- **About this task**: The lines from the one containing "focal_mm: 10" through the final line of the listing below are what the answer must repeat, exactly and only, leaving pictures out.

- **Recorded data**:
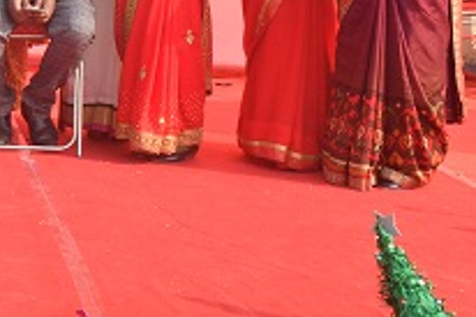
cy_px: -137
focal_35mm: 99
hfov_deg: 18.9
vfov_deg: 13.1
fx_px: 1308
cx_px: -173
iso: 320
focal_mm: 23
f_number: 14
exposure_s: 1/125
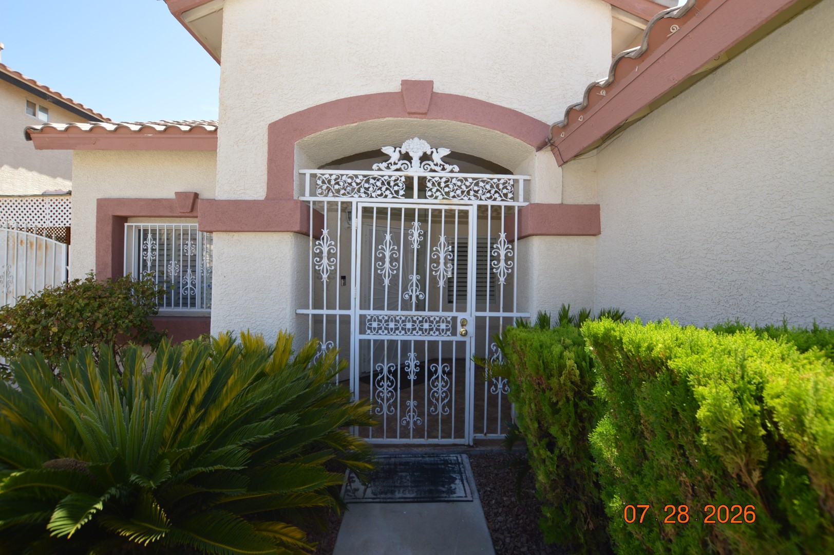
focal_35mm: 15
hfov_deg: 100.4
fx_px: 347
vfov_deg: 77.2
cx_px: 417
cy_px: 278
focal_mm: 10
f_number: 5.6
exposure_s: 1/160
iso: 100
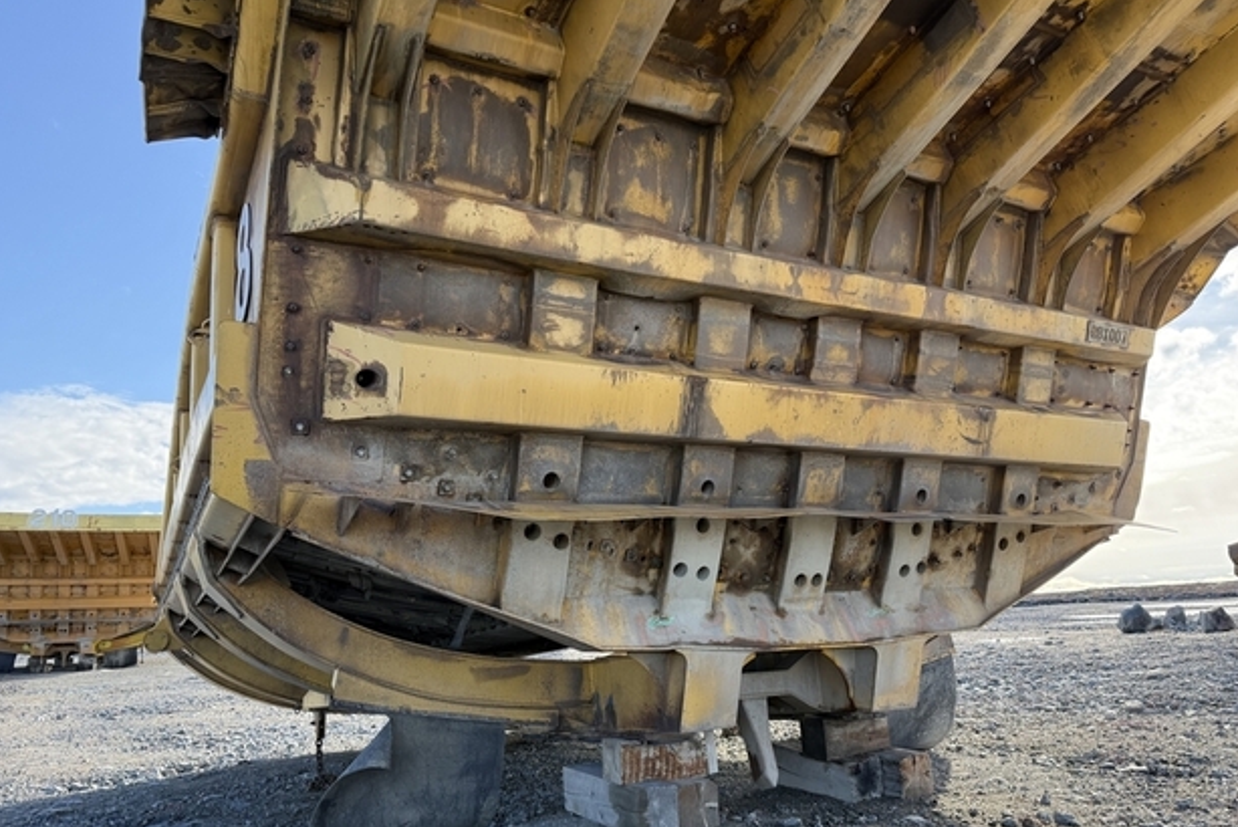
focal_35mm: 26
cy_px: 444
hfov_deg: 69.3
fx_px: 894
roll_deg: +3.1
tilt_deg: +10.4
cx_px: 641
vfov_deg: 49.6
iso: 100
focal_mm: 6.76
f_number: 1.78
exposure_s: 1/1361
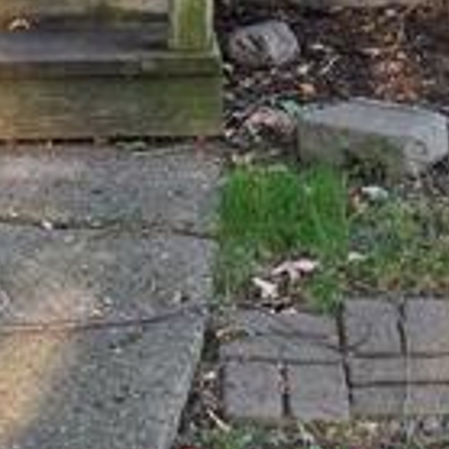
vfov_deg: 10.4
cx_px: -13
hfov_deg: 11.5
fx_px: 2201
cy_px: -536
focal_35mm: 150
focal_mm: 6.3
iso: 32
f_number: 1.7
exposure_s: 1/180
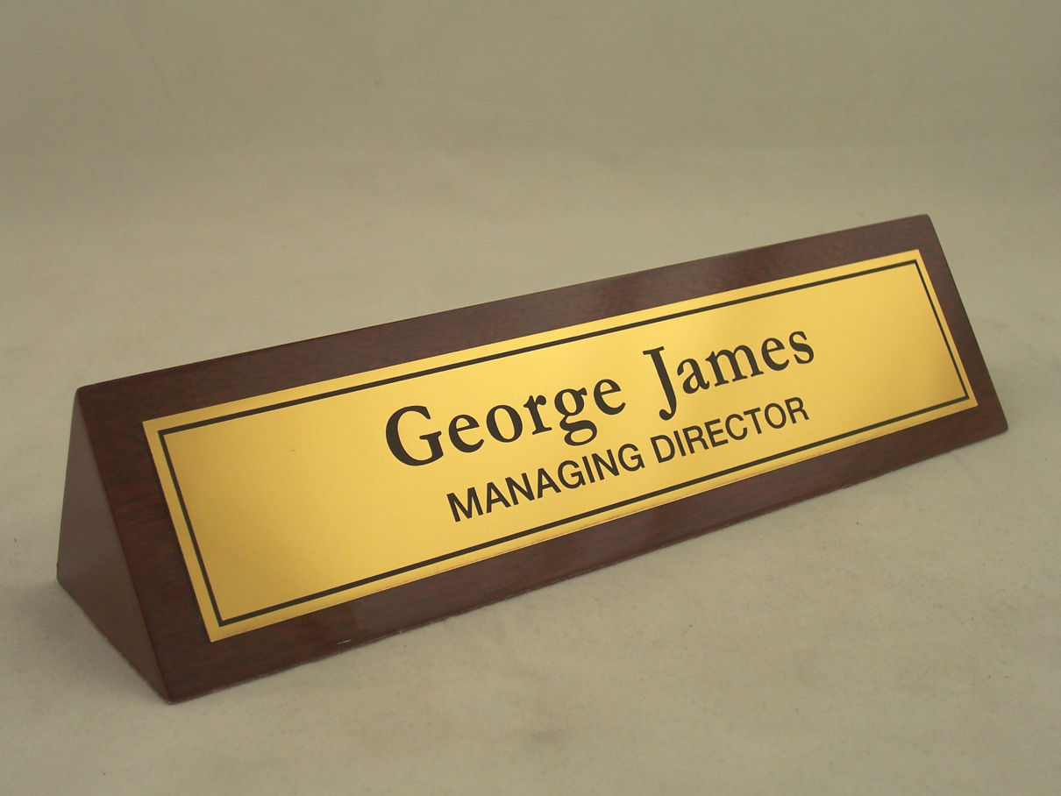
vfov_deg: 27.5
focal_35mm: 53
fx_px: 1625
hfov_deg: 36.2
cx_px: 530
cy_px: 398
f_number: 3.4
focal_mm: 8.6
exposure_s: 1/90
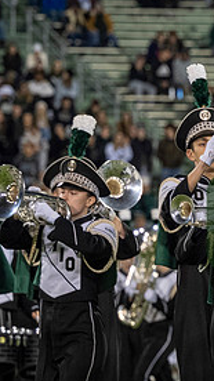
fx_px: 3828
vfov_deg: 5.7
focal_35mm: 379
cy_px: 236
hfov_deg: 3.2
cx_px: 311
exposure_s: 1/500
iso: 800
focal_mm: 115
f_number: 2.8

- **Answer section**:
focal_mm: 10
f_number: 5.6
exposure_s: 1/160
iso: 100
focal_35mm: 26
cy_px: 444
hfov_deg: 69.3
fx_px: 894
roll_deg: +3.1
tilt_deg: +10.4
cx_px: 641
vfov_deg: 49.6
iso: 100
focal_mm: 6.76
f_number: 1.78
exposure_s: 1/1361
vfov_deg: 10.4
cx_px: -13
hfov_deg: 11.5
fx_px: 2201
cy_px: -536
focal_35mm: 150
focal_mm: 6.3
iso: 32
f_number: 1.7
exposure_s: 1/180
vfov_deg: 27.5
focal_35mm: 53
fx_px: 1625
hfov_deg: 36.2
cx_px: 530
cy_px: 398
f_number: 3.4
focal_mm: 8.6
exposure_s: 1/90
fx_px: 3828
vfov_deg: 5.7
focal_35mm: 379
cy_px: 236
hfov_deg: 3.2
cx_px: 311
exposure_s: 1/500
iso: 800
focal_mm: 115
f_number: 2.8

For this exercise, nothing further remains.